The inspection of Bournemouth council was conducted by Her Majesty’s Inspectors between 9 and 13 December 2013. The inspection was carried out because the council had one of the lowest proportion of pupils attending a good or better primary and secondary school.
However, inspectors have found that actions taken by Bournemouth’s school improvement services have had a positive impact on the quality of education in its schools. Improvement has also been confirmed by the increase in the proportion of pupils who attend a good or better primary school.
The letter sets out that Bournemouth’s vision for its schools is ambitious where partners involved understand and share the drive for all pupils to attend a good or better school by the end of 2015. School leaders recognise their personal responsibility for school improvement and the local authority’s role to champion excellence through support and challenge.
Bournemouth’s decision to act as a broker and encourage schools to form collaborative trusts where schools are providing school-to-school challenge and support has been especially effective.
As a result of these effective measures and the council’s scrutiny of pupils’ progress and attainment, children’s progress at the end of primary school has improved and has done so at a faster rate than seen nationally. However, pupils’ progress in mathematics has not improved as much as in reading and writing when compared with national rates of improvement.

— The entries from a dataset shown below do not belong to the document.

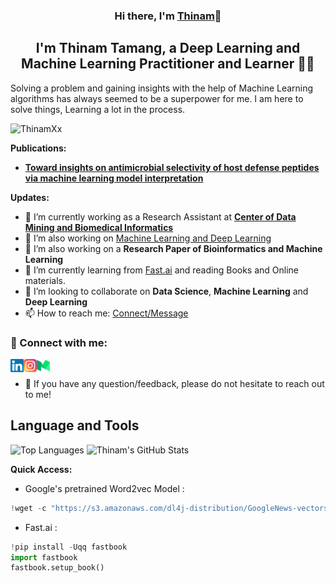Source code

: <!-- ### Hey there, I'm __Thinam__! 👋 :computer: -->

<h3 align="center">
  Hi there, I'm <a href="https://www.linkedin.com/in/thinam-tamang/" target="_blank" rel="noreferrer">Thinam</a>👋
</h3>

<h2 align="center">
  I'm Thinam Tamang, a Deep Learning and Machine Learning Practitioner and Learner 🧑‍💻
</h2>

Solving a problem and gaining insights with the help of Machine Learning algorithms has always seemed to be a superpower for me. I am here to solve things, Learning a lot in the process.

<!-- I'm **Thinam Tamang**, a **Deep Learning** and **Machine Learning** **Practitioner** and **Learner**. I'm here to solve things, Learning a lot in the Process. -->

<p align="left"> <img src="https://komarev.com/ghpvc/?username=ThinamXx" alt="ThinamXx" /> </p>

**Publications:**  
- [**Toward insights on antimicrobial selectivity of host defense peptides via machine learning model interpretation**](https://doi.org/10.1016/j.ygeno.2021.08.023)  

**Updates:**
- 🔭 I’m currently working as a Research Assistant at [**Center of Data Mining and Biomedical Informatics**](https://mt.mahidol.ac.th/en/departments/center-of-data-mining-and-biomedical-informatics-2/)
- 🔭 I’m also working on [Machine Learning and Deep Learning](https://github.com/ThinamXx/MachineLearning_DeepLearning.git)
- 🔭 I’m also working on a **Research Paper of Bioinformatics and Machine Learning**
- 🌱 I’m currently learning from [Fast.ai](https://course.fast.ai/#) and reading Books and Online materials.
- 👯 I’m looking to collaborate on **Data Science**, **Machine Learning** and **Deep Learning**
- 📫 How to reach me: [Connect/Message](https://www.linkedin.com/in/thinam-tamang-3b12831a2/)

### 🤝 Connect with me:

<a href="https://www.linkedin.com/in/thinam-tamang/"><img align="left" src="https://raw.githubusercontent.com/ThinamXx/ThinamXx/main/images/linkedin.svg" alt="Thinam | LinkedIn" width="21px"/></a>
<a href="https://www.instagram.com/thinamcodes__/"><img align="left" src="https://raw.githubusercontent.com/ThinamXx/ThinamXx/main/images/instagram.svg" alt="Thinam Tamang | Instagram" width="21px"/></a>
<a href="https://thinamxx.github.io/thinam.ai/"><img align="left" src="https://raw.githubusercontent.com/ThinamXx/ThinamXx/main/images/medium.svg" alt="Thinam Tamang | Medium" width="21px"/></a>
</br>
- 💬 If you have any question/feedback, please do not hesitate to reach out to me!



<!-- ### Find me around:
- [LinkedIn](https://www.linkedin.com/in/thinam-tamang-3b12831a2/) :earth_asia:
- [Mail](https://www.linkedin.com/in/thinam-tamang-3b12831a2/) :email: -->

## **Language and Tools**

![Top Languages](https://github-readme-stats.vercel.app/api/top-langs/?username=ThinamXx&theme=radical)
![Thinam's GitHub Stats](https://github-readme-stats.vercel.app/api?username=ThinamXx&hide=prs,issues,contribs?username=ThinamXx&count_private=true?username=ThinamXx&show_icons=true&theme=radical)

**Quick Access:**
- Google's pretrained Word2vec Model :

```javascript
!wget -c "https://s3.amazonaws.com/dl4j-distribution/GoogleNews-vectors-negative300.bin.gz"
```

- Fast.ai : 

```python
!pip install -Uqq fastbook
import fastbook
fastbook.setup_book()
```

<!--
**ThinamXx/ThinamXx** is a ✨ _special_ ✨ repository because its `README.md` (this file) appears on your GitHub profile.

Here are some ideas to get you started:
- 🔭 I’m currently working as a Developer Internship at [**Information and Language Processing Research Lab**](https://ilprl.ku.edu.np/)
- 🔭 I’m currently working on ...
- 🌱 I’m currently learning ...
- 👯 I’m looking to collaborate on ...
- 🤔 I’m looking for help with ...
- 💬 Ask me about ...
- 📫 How to reach me: ...
- 😄 Pronouns: ...
- ⚡ Fun fact: ...
-->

The outcomes for children gaining five or more GCSE at A* to C including English and maths is also good with 64% of pupils achieving this result, which is higher than the national figure (61%).
However, more could be done for children from poor backgrounds. The attainment gap between children eligible for free school meals and their peers vary widely from school to school. Tackling this unacceptable inequality is an urgent issue for the local authority and its schools.
Bradley Simmons, Ofsted’s Regional Director for the South West said:
Much credit goes to Bournemouth council, who working along with school leaders is providing effective support and challenge to ensure more children are now going to a good or better school.
However, more still needs to be done. The education gap between children on free school meals and their peers must be addressed. We will closely monitor this to ensure improvements are made for children from disadvantaged background.
Areas where Bournemouth needs to improve include:
- Making sure that collaborative trusts focus their efforts on narrowing the gap between the attainment and progress of pupils supported by the pupil premium funding and others.
- Taking urgent steps to promote the sharing of best practice in the teaching of mathematics across the collaborative trusts
The report is published on the Bournemouth page on Ofsted’s reports website.
Notes to editors
Kevin Jane, Her Majesty’s Senior Inspector for South West will be available for interviews on Friday 31 January 2014. Please call Ofsted’s Press Office for interview requests.
The framework for the inspection of local authority arrangements for supporting school improvement
The local authority school improvement framework, which took effect in June 2013, enables Ofsted for the first time to inspect the school improvement functions of any local authority where there are concerns that the statutory duty to improve school standards is not being met. This may include areas where the performance of schools has declined.
Inspections under the new local authority school improvement framework will not be universal and Ofsted will inspect only where there are concerns about performance or where requested to do so by the Secretary of State. Local authorities will receive up to five days’ notice of an inspection.